KAFKA-18683: Handle slicing of file records for updated start position

apoorvmittal10 · apoorvmittal10 · commit edec69762137 · 2025-01-31T10:28:57.000Z
diff --git a/clients/src/main/java/org/apache/kafka/common/record/FileRecords.java b/clients/src/main/java/org/apache/kafka/common/record/FileRecords.java
@@ -161,7 +161,9 @@ private int availableBytes(int position, int size) {
 
         if (position < 0)
             throw new IllegalArgumentException("Invalid position: " + position + " in read from " + this);
-        if (position > currentSizeInBytes - start)
+        // position should always be relative to the start of the file hence compare with file size
+        // to verify if the position is within the file.
+        if (position > currentSizeInBytes)
             throw new IllegalArgumentException("Slice from position " + position + " exceeds end position of " + this);
         if (size < 0)
             throw new IllegalArgumentException("Invalid size: " + size + " in read from " + this);
diff --git a/clients/src/test/java/org/apache/kafka/common/record/FileRecordsTest.java b/clients/src/test/java/org/apache/kafka/common/record/FileRecordsTest.java
@@ -44,6 +44,7 @@
 import java.util.concurrent.ExecutorService;
 import java.util.concurrent.Executors;
 import java.util.concurrent.Future;
+import java.util.stream.IntStream;
 
 import static java.util.Arrays.asList;
 import static org.apache.kafka.common.utils.Utils.utf8;
@@ -433,6 +434,38 @@ public void testSearchForTimestamp() throws IOException {
         }
     }
 
+    /**
+     * Test slice when already sliced file records have start position greater than available bytes
+     * in the file records.
+     */
+    @Test
+    public void testSliceForAlreadySlicedFileRecords() throws IOException {
+        byte[][] values = new byte[][] {
+            "abcd".getBytes(),
+            "efgh".getBytes(),
+            "ijkl".getBytes(),
+            "mnop".getBytes(),
+            "qrst".getBytes()
+        };
+        try (FileRecords fileRecords = createFileRecords(values)) {
+            List<RecordBatch> items = batches(fileRecords.slice(0, fileRecords.sizeInBytes()));
+
+            // Slice from fourth message until the end.
+            int position = IntStream.range(0, 3).map(i -> items.get(i).sizeInBytes()).sum();
+            FileRecords sliced  = fileRecords.slice(position, fileRecords.sizeInBytes() - position);
+            assertEquals(fileRecords.sizeInBytes() - position, sliced.sizeInBytes());
+            assertEquals(items.subList(3, items.size()), batches(sliced), "Read starting from the fourth message");
+
+            // Further slice the already sliced file records, from fifth message until the end.

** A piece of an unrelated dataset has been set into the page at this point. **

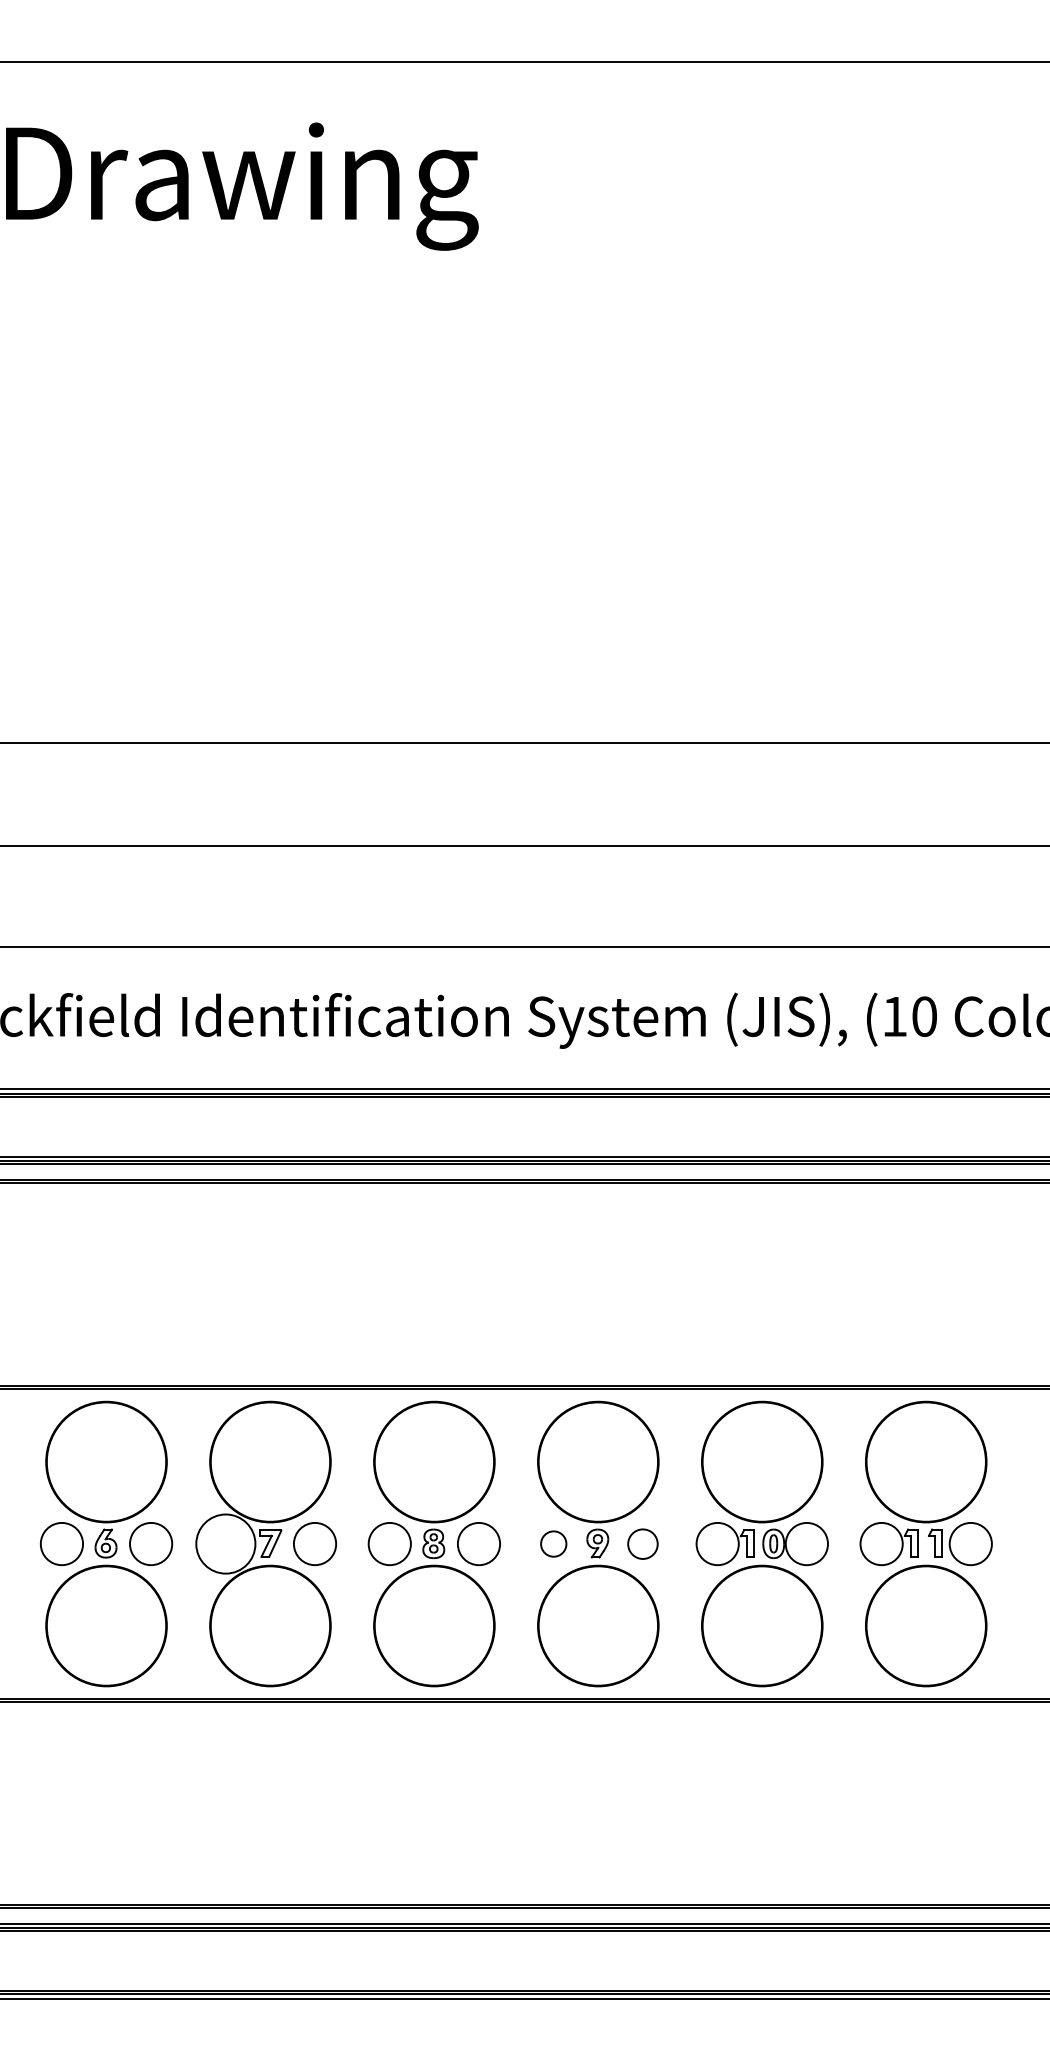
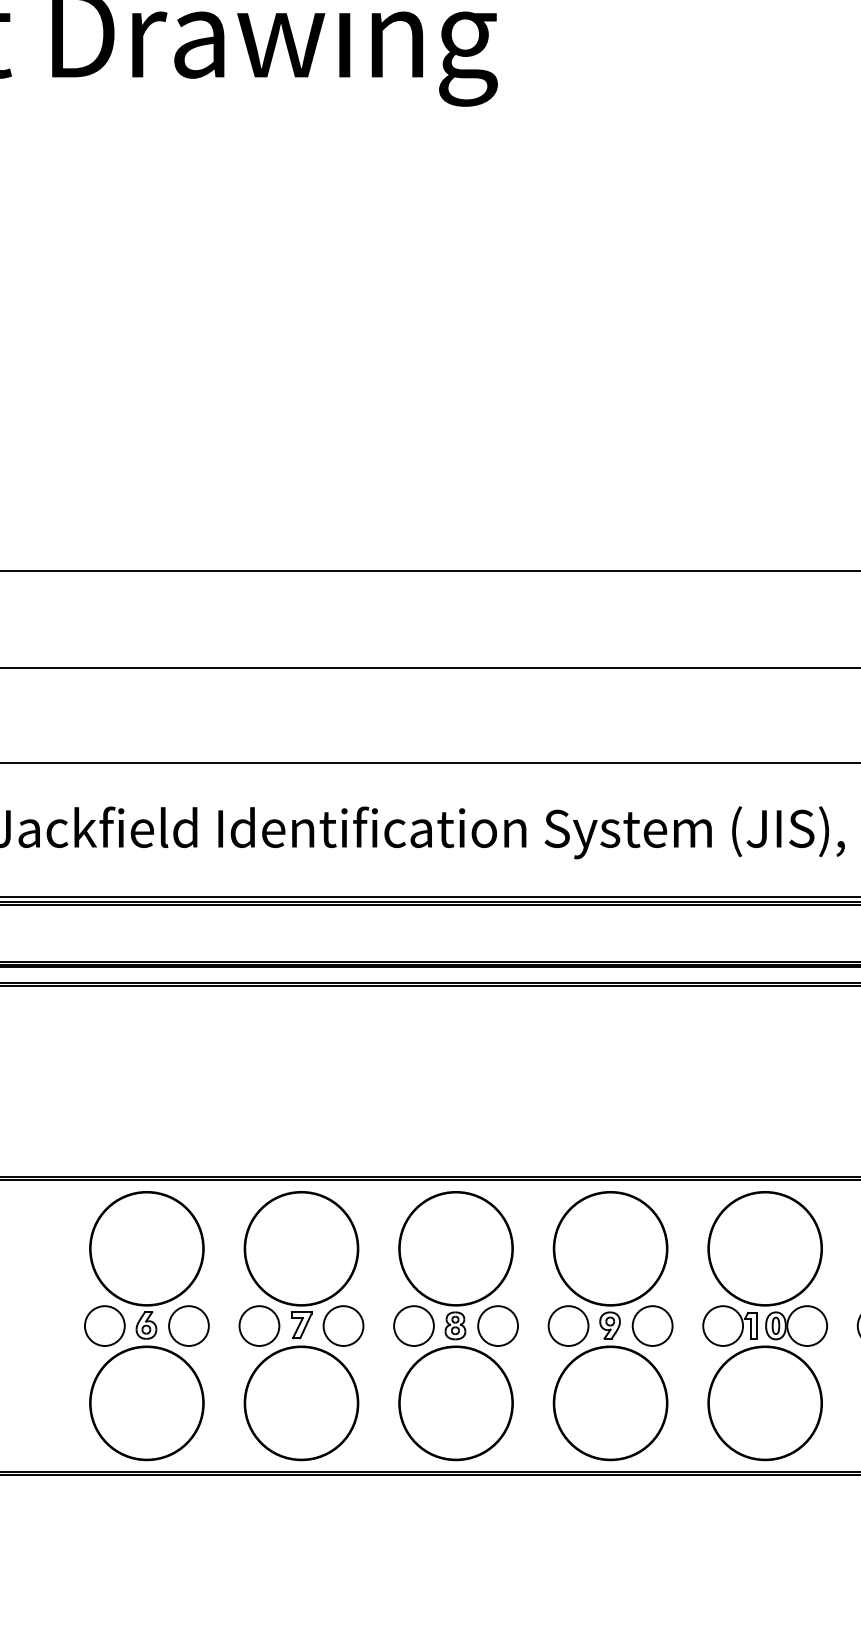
circle: (225, 1543) -> (259, 1325), size x0.71
circle: (553, 1543) -> (568, 1325), size x1.67
circle: (642, 1544) -> (652, 1326), size x1.43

Now the
+            // bytes available in the sliced file records are less than the start position. However, the
+            // position to slice is relative hence reset position to first batch in the sliced file records.

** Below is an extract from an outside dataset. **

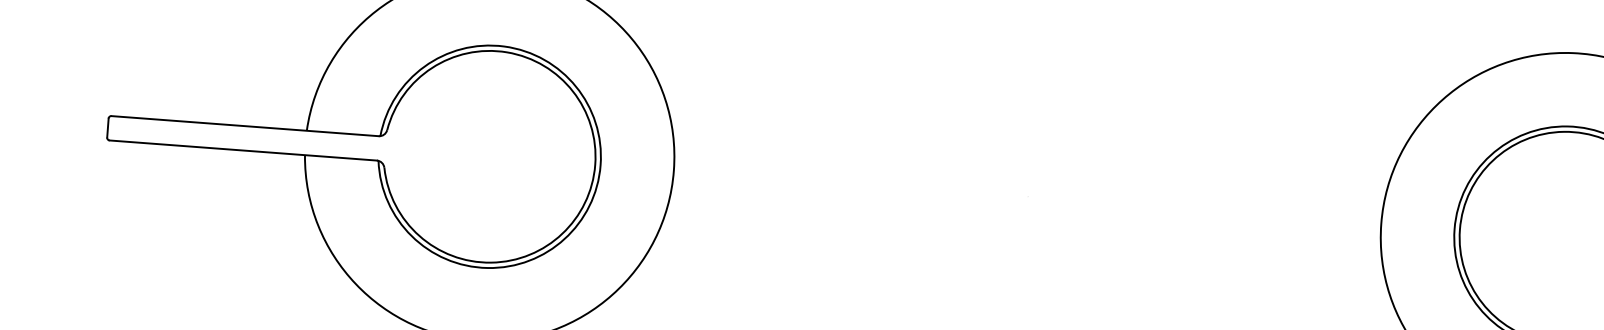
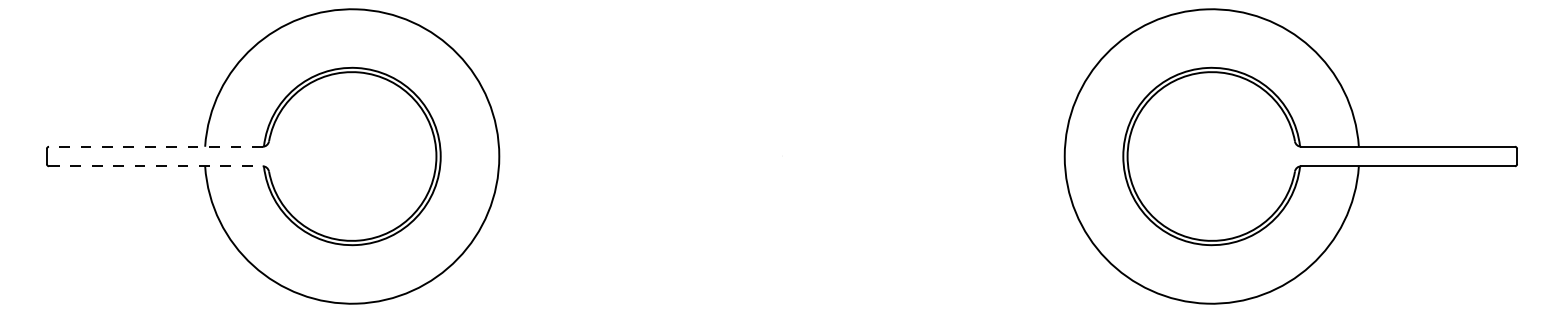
line: (244, 125) -> (155, 146), solid -> dashed
line: (242, 150) -> (155, 166), solid -> dashed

+            position = items.get(4).sizeInBytes();
+            FileRecords finalSliced = sliced.slice(position, sliced.sizeInBytes() - position);
+            assertEquals(sliced.sizeInBytes() - position, finalSliced.sizeInBytes());
+            assertEquals(items.subList(4, items.size()), batches(finalSliced), "Read starting from the fifth message");
+        }
+    }
+
     private void testSearchForTimestamp(RecordVersion version) throws IOException {
         File temp = tempFile();
         FileRecords fileRecords = FileRecords.open(temp, false, 1024 * 1024, true);